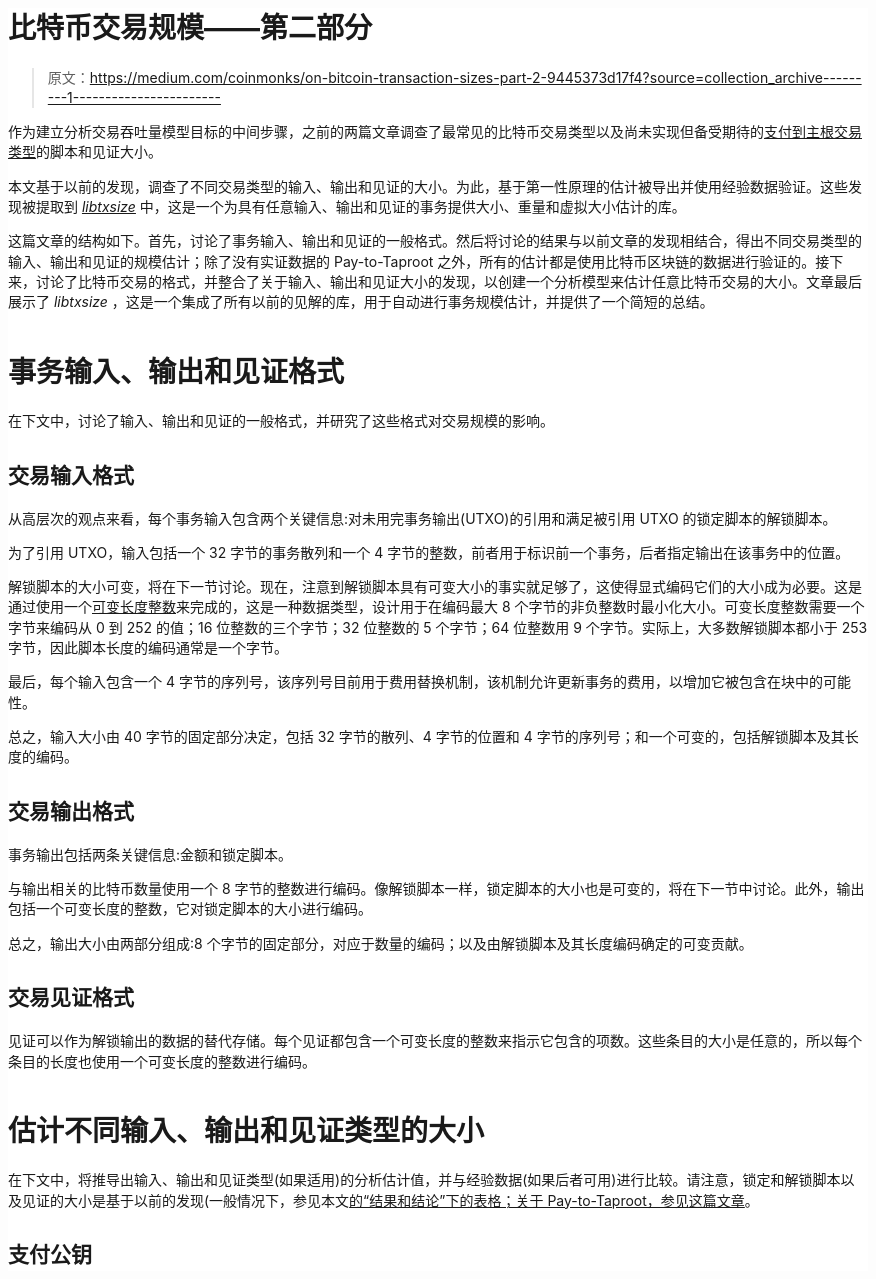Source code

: # 比特币交易规模——第二部分

> 原文：<https://medium.com/coinmonks/on-bitcoin-transaction-sizes-part-2-9445373d17f4?source=collection_archive---------1----------------------->

作为建立分析交易吞吐量模型目标的中间步骤，之前的两篇文章调查了最常见的比特币交易类型以及尚未实现但备受期待的[支付到主根交易类型](/coinmonks/on-bitcoins-schnorr-signature-algorithm-and-taproot-script-and-witness-sizes-fe4d1e6591a7)的脚本和见证大小。

本文基于以前的发现，调查了不同交易类型的输入、输出和见证的大小。为此，基于第一性原理的估计被导出并使用经验数据验证。这些发现被提取到 [*libtxsize*](https://github.com/virtu/libtxsize) 中，这是一个为具有任意输入、输出和见证的事务提供大小、重量和虚拟大小估计的库。

这篇文章的结构如下。首先，讨论了事务输入、输出和见证的一般格式。然后将讨论的结果与以前文章的发现相结合，得出不同交易类型的输入、输出和见证的规模估计；除了没有实证数据的 Pay-to-Taproot 之外，所有的估计都是使用比特币区块链的数据进行验证的。接下来，讨论了比特币交易的格式，并整合了关于输入、输出和见证大小的发现，以创建一个分析模型来估计任意比特币交易的大小。文章最后展示了 *libtxsize* ，这是一个集成了所有以前的见解的库，用于自动进行事务规模估计，并提供了一个简短的总结。

# 事务输入、输出和见证格式

在下文中，讨论了输入、输出和见证的一般格式，并研究了这些格式对交易规模的影响。

## 交易输入格式

从高层次的观点来看，每个事务输入包含两个关键信息:对未用完事务输出(UTXO)的引用和满足被引用 UTXO 的锁定脚本的解锁脚本。

为了引用 UTXO，输入包括一个 32 字节的事务散列和一个 4 字节的整数，前者用于标识前一个事务，后者指定输出在该事务中的位置。

解锁脚本的大小可变，将在下一节讨论。现在，注意到解锁脚本具有可变大小的事实就足够了，这使得显式编码它们的大小成为必要。这是通过使用一个[可变长度整数](https://en.bitcoin.it/wiki/Protocol_documentation#Variable_length_integer)来完成的，这是一种数据类型，设计用于在编码最大 8 个字节的非负整数时最小化大小。可变长度整数需要一个字节来编码从 0 到 252 的值；16 位整数的三个字节；32 位整数的 5 个字节；64 位整数用 9 个字节。实际上，大多数解锁脚本都小于 253 字节，因此脚本长度的编码通常是一个字节。

最后，每个输入包含一个 4 字节的序列号，该序列号目前用于费用替换机制，该机制允许更新事务的费用，以增加它被包含在块中的可能性。

总之，输入大小由 40 字节的固定部分决定，包括 32 字节的散列、4 字节的位置和 4 字节的序列号；和一个可变的，包括解锁脚本及其长度的编码。

## 交易输出格式

事务输出包括两条关键信息:金额和锁定脚本。

与输出相关的比特币数量使用一个 8 字节的整数进行编码。像解锁脚本一样，锁定脚本的大小也是可变的，将在下一节中讨论。此外，输出包括一个可变长度的整数，它对锁定脚本的大小进行编码。

总之，输出大小由两部分组成:8 个字节的固定部分，对应于数量的编码；以及由解锁脚本及其长度编码确定的可变贡献。

## 交易见证格式

见证可以作为解锁输出的数据的替代存储。每个见证都包含一个可变长度的整数来指示它包含的项数。这些条目的大小是任意的，所以每个条目的长度也使用一个可变长度的整数进行编码。

# 估计不同输入、输出和见证类型的大小

在下文中，将推导出输入、输出和见证类型(如果适用)的分析估计值，并与经验数据(如果后者可用)进行比较。请注意，锁定和解锁脚本以及见证的大小是基于以前的发现(一般情况下，参见本文[的“结果和结论”下的表格；关于 Pay-to-Taproot，参见](/coinmonks/on-bitcoin-transaction-sizes-97e31bc9d816)[这篇文章](/coinmonks/on-bitcoins-schnorr-signature-algorithm-and-taproot-script-and-witness-sizes-fe4d1e6591a7)。

## 支付公钥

◆ ◆ ◆ ◆

DIRECTIONS ▸
Could you write out every record exactly, leaving the pictures out?

COMPLETED EXERCISE ▸
Source code

: # 比特币交易规模——第二部分

> 原文：<https://medium.com/coinmonks/on-bitcoin-transaction-sizes-part-2-9445373d17f4?source=collection_archive---------1----------------------->

作为建立分析交易吞吐量模型目标的中间步骤，之前的两篇文章调查了最常见的比特币交易类型以及尚未实现但备受期待的[支付到主根交易类型](/coinmonks/on-bitcoins-schnorr-signature-algorithm-and-taproot-script-and-witness-sizes-fe4d1e6591a7)的脚本和见证大小。

本文基于以前的发现，调查了不同交易类型的输入、输出和见证的大小。为此，基于第一性原理的估计被导出并使用经验数据验证。这些发现被提取到 [*libtxsize*](https://github.com/virtu/libtxsize) 中，这是一个为具有任意输入、输出和见证的事务提供大小、重量和虚拟大小估计的库。

这篇文章的结构如下。首先，讨论了事务输入、输出和见证的一般格式。然后将讨论的结果与以前文章的发现相结合，得出不同交易类型的输入、输出和见证的规模估计；除了没有实证数据的 Pay-to-Taproot 之外，所有的估计都是使用比特币区块链的数据进行验证的。接下来，讨论了比特币交易的格式，并整合了关于输入、输出和见证大小的发现，以创建一个分析模型来估计任意比特币交易的大小。文章最后展示了 *libtxsize* ，这是一个集成了所有以前的见解的库，用于自动进行事务规模估计，并提供了一个简短的总结。

# 事务输入、输出和见证格式

在下文中，讨论了输入、输出和见证的一般格式，并研究了这些格式对交易规模的影响。

## 交易输入格式

从高层次的观点来看，每个事务输入包含两个关键信息:对未用完事务输出(UTXO)的引用和满足被引用 UTXO 的锁定脚本的解锁脚本。

为了引用 UTXO，输入包括一个 32 字节的事务散列和一个 4 字节的整数，前者用于标识前一个事务，后者指定输出在该事务中的位置。

解锁脚本的大小可变，将在下一节讨论。现在，注意到解锁脚本具有可变大小的事实就足够了，这使得显式编码它们的大小成为必要。这是通过使用一个[可变长度整数](https://en.bitcoin.it/wiki/Protocol_documentation#Variable_length_integer)来完成的，这是一种数据类型，设计用于在编码最大 8 个字节的非负整数时最小化大小。可变长度整数需要一个字节来编码从 0 到 252 的值；16 位整数的三个字节；32 位整数的 5 个字节；64 位整数用 9 个字节。实际上，大多数解锁脚本都小于 253 字节，因此脚本长度的编码通常是一个字节。

最后，每个输入包含一个 4 字节的序列号，该序列号目前用于费用替换机制，该机制允许更新事务的费用，以增加它被包含在块中的可能性。

总之，输入大小由 40 字节的固定部分决定，包括 32 字节的散列、4 字节的位置和 4 字节的序列号；和一个可变的，包括解锁脚本及其长度的编码。

## 交易输出格式

事务输出包括两条关键信息:金额和锁定脚本。

与输出相关的比特币数量使用一个 8 字节的整数进行编码。像解锁脚本一样，锁定脚本的大小也是可变的，将在下一节中讨论。此外，输出包括一个可变长度的整数，它对锁定脚本的大小进行编码。

总之，输出大小由两部分组成:8 个字节的固定部分，对应于数量的编码；以及由解锁脚本及其长度编码确定的可变贡献。

## 交易见证格式

见证可以作为解锁输出的数据的替代存储。每个见证都包含一个可变长度的整数来指示它包含的项数。这些条目的大小是任意的，所以每个条目的长度也使用一个可变长度的整数进行编码。

# 估计不同输入、输出和见证类型的大小

在下文中，将推导出输入、输出和见证类型(如果适用)的分析估计值，并与经验数据(如果后者可用)进行比较。请注意，锁定和解锁脚本以及见证的大小是基于以前的发现(一般情况下，参见本文[的“结果和结论”下的表格；关于 Pay-to-Taproot，参见](/coinmonks/on-bitcoin-transaction-sizes-97e31bc9d816)[这篇文章](/coinmonks/on-bitcoins-schnorr-signature-algorithm-and-taproot-script-and-witness-sizes-fe4d1e6591a7)。

## 支付公钥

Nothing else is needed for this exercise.